-- THE DATA follows --

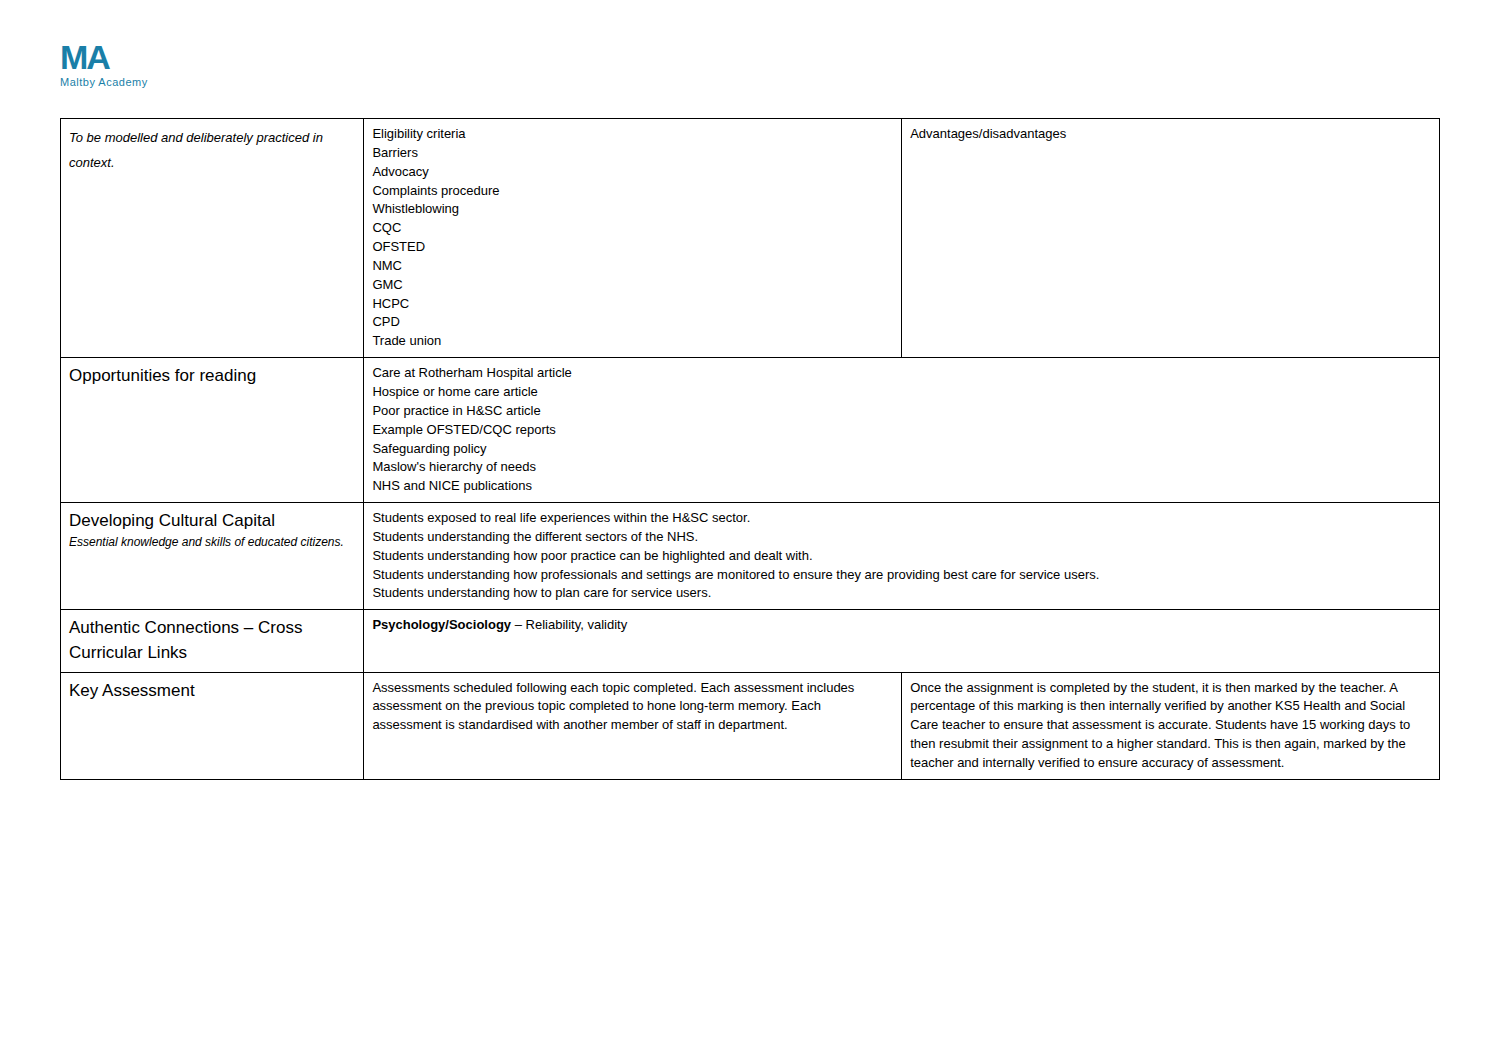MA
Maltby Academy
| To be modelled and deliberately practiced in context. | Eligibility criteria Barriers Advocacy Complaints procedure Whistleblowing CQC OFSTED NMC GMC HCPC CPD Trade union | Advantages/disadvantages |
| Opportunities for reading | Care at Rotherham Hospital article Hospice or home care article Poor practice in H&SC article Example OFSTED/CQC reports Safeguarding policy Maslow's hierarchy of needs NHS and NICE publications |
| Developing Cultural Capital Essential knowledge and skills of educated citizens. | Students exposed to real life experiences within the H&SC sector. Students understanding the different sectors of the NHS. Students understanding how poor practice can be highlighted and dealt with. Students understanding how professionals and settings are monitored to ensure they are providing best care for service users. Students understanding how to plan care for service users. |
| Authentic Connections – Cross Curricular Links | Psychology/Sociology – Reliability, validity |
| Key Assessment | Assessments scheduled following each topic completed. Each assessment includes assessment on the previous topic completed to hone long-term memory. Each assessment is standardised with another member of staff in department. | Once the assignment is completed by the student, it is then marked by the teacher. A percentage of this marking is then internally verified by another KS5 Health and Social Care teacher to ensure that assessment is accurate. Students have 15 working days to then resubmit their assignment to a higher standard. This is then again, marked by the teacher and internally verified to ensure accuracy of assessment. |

-- THE DATA concluded --
-- THE DATA follows --

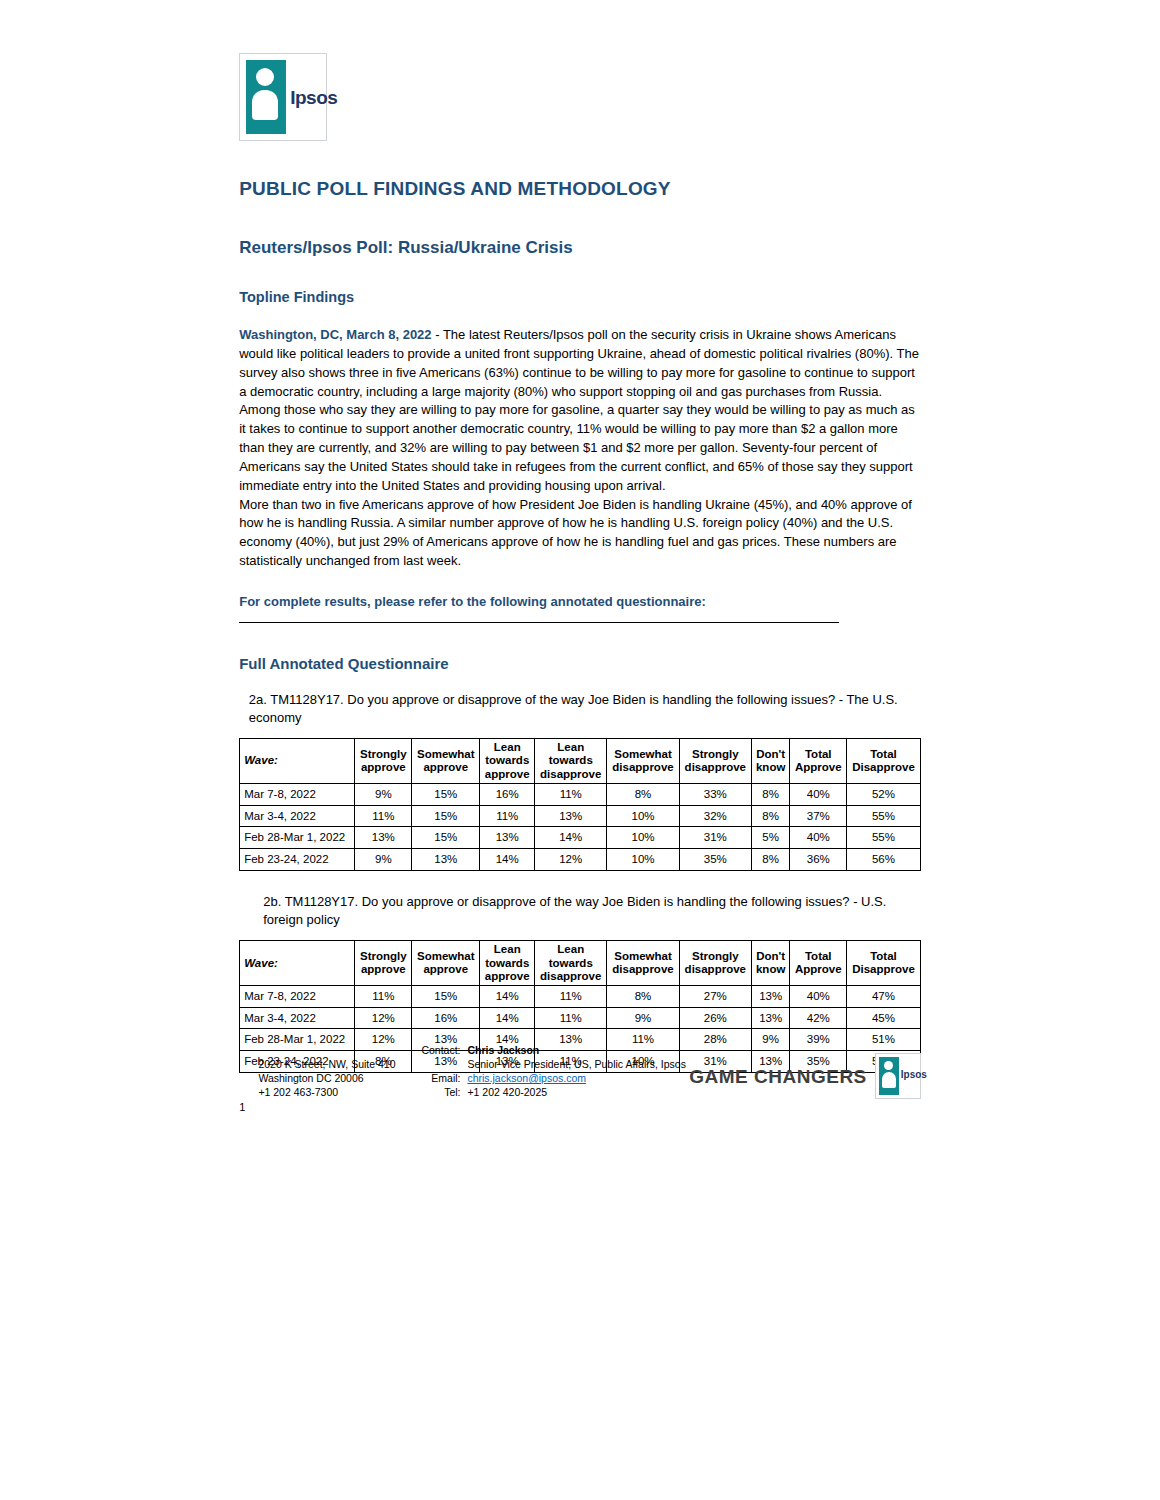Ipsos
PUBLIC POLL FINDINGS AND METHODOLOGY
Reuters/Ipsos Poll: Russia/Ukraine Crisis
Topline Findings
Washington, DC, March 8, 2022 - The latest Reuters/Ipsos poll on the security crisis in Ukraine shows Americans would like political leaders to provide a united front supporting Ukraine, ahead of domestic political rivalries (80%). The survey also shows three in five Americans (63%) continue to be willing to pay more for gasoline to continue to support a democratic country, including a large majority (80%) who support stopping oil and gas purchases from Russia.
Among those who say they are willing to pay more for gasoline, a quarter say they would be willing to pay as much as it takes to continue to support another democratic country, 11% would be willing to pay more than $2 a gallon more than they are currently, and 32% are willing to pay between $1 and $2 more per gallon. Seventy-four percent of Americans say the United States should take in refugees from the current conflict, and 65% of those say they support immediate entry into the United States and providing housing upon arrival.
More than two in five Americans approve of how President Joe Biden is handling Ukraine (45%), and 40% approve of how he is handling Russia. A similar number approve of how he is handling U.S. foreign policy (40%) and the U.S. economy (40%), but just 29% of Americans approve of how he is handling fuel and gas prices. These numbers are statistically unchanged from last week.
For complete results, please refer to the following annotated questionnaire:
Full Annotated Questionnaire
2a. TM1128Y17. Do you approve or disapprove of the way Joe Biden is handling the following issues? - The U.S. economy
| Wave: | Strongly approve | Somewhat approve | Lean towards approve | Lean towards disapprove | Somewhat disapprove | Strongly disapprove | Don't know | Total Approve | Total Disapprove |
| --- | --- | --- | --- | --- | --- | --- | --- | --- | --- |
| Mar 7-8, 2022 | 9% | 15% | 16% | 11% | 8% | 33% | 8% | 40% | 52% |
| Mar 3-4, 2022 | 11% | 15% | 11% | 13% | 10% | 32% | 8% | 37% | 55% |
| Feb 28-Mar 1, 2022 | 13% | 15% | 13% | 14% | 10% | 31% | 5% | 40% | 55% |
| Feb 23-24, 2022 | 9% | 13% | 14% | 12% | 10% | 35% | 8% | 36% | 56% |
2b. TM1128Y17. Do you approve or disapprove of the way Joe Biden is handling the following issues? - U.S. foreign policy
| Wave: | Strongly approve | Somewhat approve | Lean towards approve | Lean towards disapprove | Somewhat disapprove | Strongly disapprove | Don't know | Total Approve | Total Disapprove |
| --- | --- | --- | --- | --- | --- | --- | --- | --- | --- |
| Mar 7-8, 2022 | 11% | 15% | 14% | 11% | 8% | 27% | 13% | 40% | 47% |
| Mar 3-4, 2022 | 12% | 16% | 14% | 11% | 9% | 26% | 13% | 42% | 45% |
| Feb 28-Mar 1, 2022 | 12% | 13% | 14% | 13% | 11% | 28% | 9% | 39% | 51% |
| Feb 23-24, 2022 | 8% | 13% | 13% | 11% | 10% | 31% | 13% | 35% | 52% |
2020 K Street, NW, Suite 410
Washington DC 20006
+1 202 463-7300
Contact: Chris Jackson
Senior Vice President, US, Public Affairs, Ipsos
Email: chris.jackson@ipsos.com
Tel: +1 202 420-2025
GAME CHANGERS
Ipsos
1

-- THE DATA concluded --

TASK PROMPT |
List every line from the entries above in which "with" appears.

EXERCISE OUTPUT |
| Developing Cultural Capital Essential knowledge and skills of educated citizens. | Students exposed to real life experiences within the H&SC sector. Students understanding the different sectors of the NHS. Students understanding how poor practice can be highlighted and dealt with. Students understanding how professionals and settings are monitored to ensure they are providing best care for service users. Students understanding how to plan care for service users. |
| Key Assessment | Assessments scheduled following each topic completed. Each assessment includes assessment on the previous topic completed to hone long-term memory. Each assessment is standardised with another member of staff in department. | Once the assignment is completed by the student, it is then marked by the teacher. A percentage of this marking is then internally verified by another KS5 Health and Social Care teacher to ensure that assessment is accurate. Students have 15 working days to then resubmit their assignment to a higher standard. This is then again, marked by the teacher and internally verified to ensure accuracy of assessment. |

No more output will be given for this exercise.